Copy out each line of the material below that contains the string "Go语言程序设计". Matching is case-sensitive.

Stored data:

◆ ◆ ◆ ◆ ◆ ◆ ◆

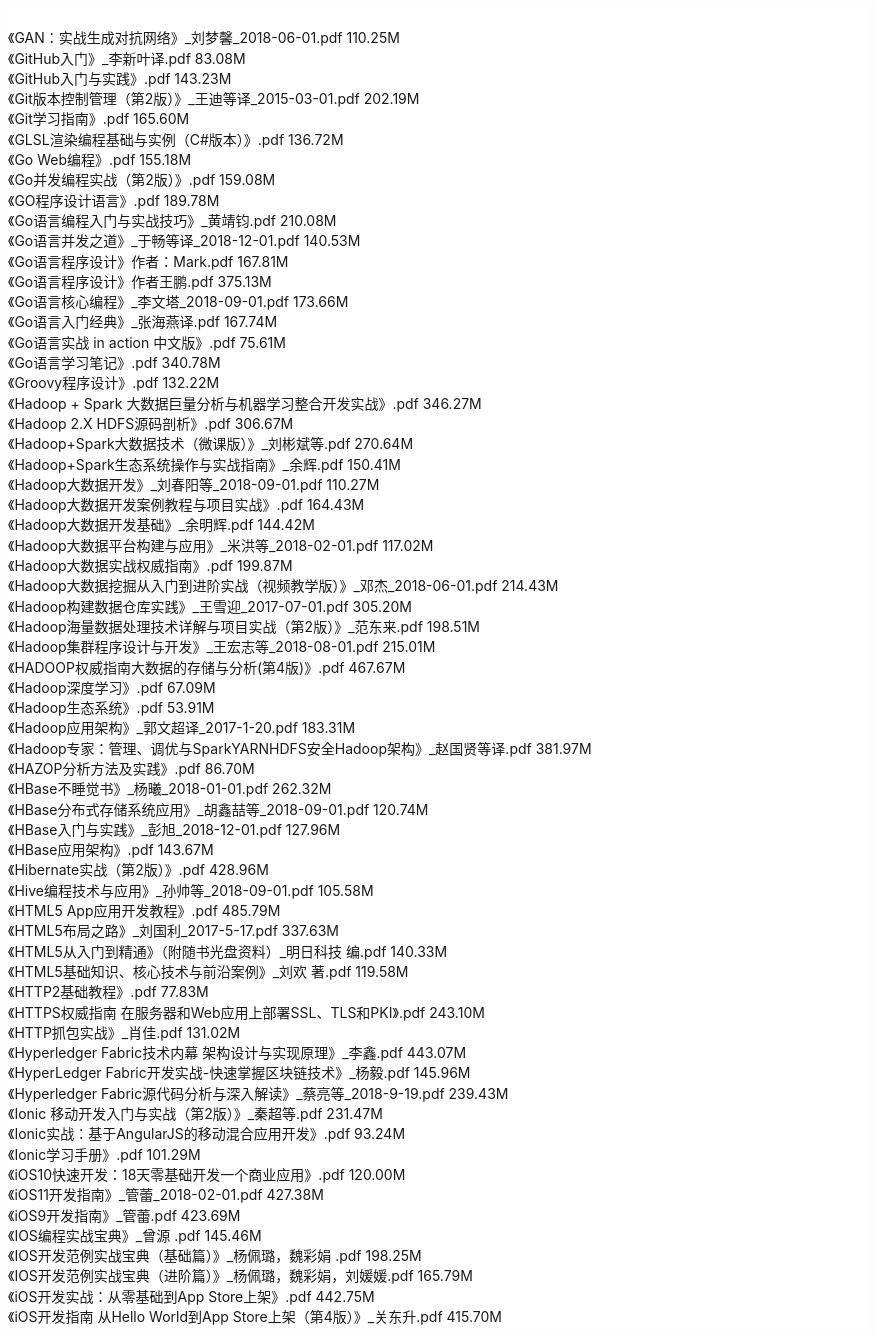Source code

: <br>《GAN：实战生成对抗网络》_刘梦馨_2018-06-01.pdf  110.25M
<br>《GitHub入门》_李新叶译.pdf  83.08M
<br>《GitHub入门与实践》.pdf  143.23M
<br>《Git版本控制管理（第2版）》_王迪等译_2015-03-01.pdf  202.19M
<br>《Git学习指南》.pdf  165.60M
<br>《GLSL渲染编程基础与实例（C#版本）》.pdf  136.72M
<br>《Go Web编程》.pdf  155.18M
<br>《Go并发编程实战（第2版）》.pdf  159.08M
<br>《GO程序设计语言》.pdf  189.78M
<br>《Go语言编程入门与实战技巧》_黄靖钧.pdf  210.08M
<br>《Go语言并发之道》_于畅等译_2018-12-01.pdf  140.53M
<br>《Go语言程序设计》作者：Mark.pdf  167.81M
<br>《Go语言程序设计》作者王鹏.pdf  375.13M
<br>《Go语言核心编程》_李文塔_2018-09-01.pdf  173.66M
<br>《Go语言入门经典》_张海燕译.pdf  167.74M
<br>《Go语言实战 in action 中文版》.pdf  75.61M
<br>《Go语言学习笔记》.pdf  340.78M
<br>《Groovy程序设计》.pdf  132.22M
<br>《Hadoop + Spark 大数据巨量分析与机器学习整合开发实战》.pdf  346.27M
<br>《Hadoop 2.X HDFS源码剖析》.pdf  306.67M
<br>《Hadoop+Spark大数据技术（微课版）》_刘彬斌等.pdf  270.64M
<br>《Hadoop+Spark生态系统操作与实战指南》_余辉.pdf  150.41M
<br>《Hadoop大数据开发》_刘春阳等_2018-09-01.pdf  110.27M
<br>《Hadoop大数据开发案例教程与项目实战》.pdf  164.43M
<br>《Hadoop大数据开发基础》_余明辉.pdf  144.42M
<br>《Hadoop大数据平台构建与应用》_米洪等_2018-02-01.pdf  117.02M
<br>《Hadoop大数据实战权威指南》.pdf  199.87M
<br>《Hadoop大数据挖掘从入门到进阶实战（视频教学版）》_邓杰_2018-06-01.pdf  214.43M
<br>《Hadoop构建数据仓库实践》_王雪迎_2017-07-01.pdf  305.20M
<br>《Hadoop海量数据处理技术详解与项目实战（第2版）》_范东来.pdf  198.51M
<br>《Hadoop集群程序设计与开发》_王宏志等_2018-08-01.pdf  215.01M
<br>《HADOOP权威指南大数据的存储与分析(第4版)》.pdf  467.67M
<br>《Hadoop深度学习》.pdf  67.09M
<br>《Hadoop生态系统》.pdf  53.91M
<br>《Hadoop应用架构》_郭文超译_2017-1-20.pdf  183.31M
<br>《Hadoop专家：管理、调优与SparkYARNHDFS安全Hadoop架构》_赵国贤等译.pdf  381.97M
<br>《HAZOP分析方法及实践》.pdf  86.70M
<br>《HBase不睡觉书》_杨曦_2018-01-01.pdf  262.32M
<br>《HBase分布式存储系统应用》_胡鑫喆等_2018-09-01.pdf  120.74M
<br>《HBase入门与实践》_彭旭_2018-12-01.pdf  127.96M
<br>《HBase应用架构》.pdf  143.67M
<br>《Hibernate实战（第2版）》.pdf  428.96M
<br>《Hive编程技术与应用》_孙帅等_2018-09-01.pdf  105.58M
<br>《HTML5 App应用开发教程》.pdf  485.79M
<br>《HTML5布局之路》_刘国利_2017-5-17.pdf  337.63M
<br>《HTML5从入门到精通》（附随书光盘资料）_明日科技 编.pdf  140.33M
<br>《HTML5基础知识、核心技术与前沿案例》_刘欢 著.pdf  119.58M
<br>《HTTP2基础教程》.pdf  77.83M
<br>《HTTPS权威指南 在服务器和Web应用上部署SSL、TLS和PKI》.pdf  243.10M
<br>《HTTP抓包实战》_肖佳.pdf  131.02M
<br>《Hyperledger Fabric技术内幕 架构设计与实现原理》_李鑫.pdf  443.07M
<br>《HyperLedger Fabric开发实战-快速掌握区块链技术》_杨毅.pdf  145.96M
<br>《Hyperledger Fabric源代码分析与深入解读》_蔡亮等_2018-9-19.pdf  239.43M
<br>《Ionic 移动开发入门与实战（第2版）》_秦超等.pdf  231.47M
<br>《Ionic实战：基于AngularJS的移动混合应用开发》.pdf  93.24M
<br>《Ionic学习手册》.pdf  101.29M
<br>《iOS10快速开发：18天零基础开发一个商业应用》.pdf  120.00M
<br>《iOS11开发指南》_管蕾_2018-02-01.pdf  427.38M
<br>《iOS9开发指南》_管蕾.pdf  423.69M
<br>《IOS编程实战宝典》_曾源 .pdf  145.46M
<br>《IOS开发范例实战宝典（基础篇）》_杨佩璐，魏彩娟 .pdf  198.25M
<br>《IOS开发范例实战宝典（进阶篇）》_杨佩璐，魏彩娟，刘媛媛.pdf  165.79M
<br>《iOS开发实战：从零基础到App Store上架》.pdf  442.75M
<br>《iOS开发指南 从Hello World到App Store上架（第4版）》_关东升.pdf  415.70M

◆ ◆ ◆ ◆ ◆ ◆ ◆

→ Exercise response
<br>《Go语言程序设计》作者：Mark.pdf  167.81M
<br>《Go语言程序设计》作者王鹏.pdf  375.13M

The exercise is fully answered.